Erstaunlich piefig und reaktionär

Kommentar

von Anna Klöpper

Online-Petition gegen Stillverbot in Prenzlauer Berg

Was mussten die berühmten Latte-macchiato-Mütter vom Prenzlauer Berg nicht schon alles an Zuschreibungen erdulden: verstopfen mit ihren Luxuskarren für den Nachwuchs die Gehwege und stören mit ihren verzogenen Gören in den Cafés das Kaffeekränzchen der tatsächlich immer weniger gewordenen, tapfer verbliebenen Nicht-Eltern im Kiez. Außerdem trinken sie den ganzen Tag Kaffee mit Milchschaum, weil sie zu viel Zeit und zu viel Geld haben. Weshalb sie auch für die steigenden Mieten verantwortlich sind und für das Verschwinden der Clubs, wahrscheinlich auch für das schlechte Wetter von morgen. Und wenn sie nicht Kaffee mit Milchschaum trinken, machen sie Yoga, und dass sie bloß Bio kaufen, passt da ins Bild und ist auch nicht recht.

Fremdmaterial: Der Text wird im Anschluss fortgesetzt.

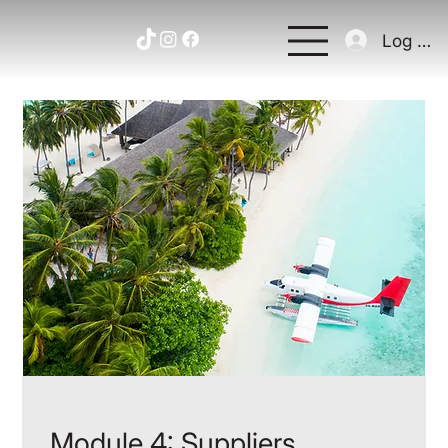
Log In
Module 4: Suppliers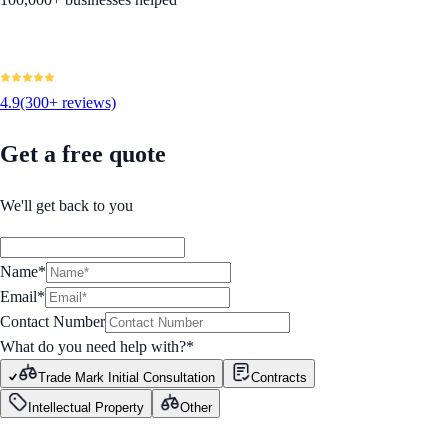
4.9
(300+ reviews)
Get a free quote
We'll get back to you
Name*
Email*
Contact Number
What do you need help with?
*
Trade Mark Initial Consultation
Contracts
Intellectual Property
Other
GET STARTED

Zu Recht: Dass das Klischeebild der Prenzlauer Berger Mutter meistens der Wahrheit entspricht, kann schon nerven – und auch die Online-Petition der Mutter, die sich gegen das angebliche Verbot des Stillens ihres drei Monate alten Sohnes in einem Café an der Schönhauser Allee wehrt, passt natürlich wunderbar in dieses Bild: Hämische Kommentare à la „hysterische Latte-macchiato-Mutter mit zu viel Zeit“ waren der Frau sicher.

Geschenkt. Denn jenseits der schon zu oft geführten Mütter-vom-Prenzl’berg-Diskussion zeigt die Debatte um die Onlinepetition auch: Es ist doch erstaunlich, welche Reaktionen die nackte Brust einer stillenden Mutter immer noch auszulösen vermag. „Ehrlich gesagt möchte ich auch nicht die nackte Brust einer Frau sehen, wenn ich meinen Kaffee (möglicherweise mit Milch) trinke, schreibt ein männlicher Face­book-User auf der Seite der Kampagne. Und der Wirt des Cafés an der Schönhauser Allee verweist auf den Umstand, dass „Gäste aus anderen Kulturkreisen“ anwesend gewesen wären.

Fragt sich eigentlich nur noch, wer da den Prenzlauer Berg jetzt piefiger und reaktionärer macht: die wohlsituierten Mütter mit zu viel Zeit und Kaffeedurst – oder diejenigen, die eine stillende Frau unappetitlich finden.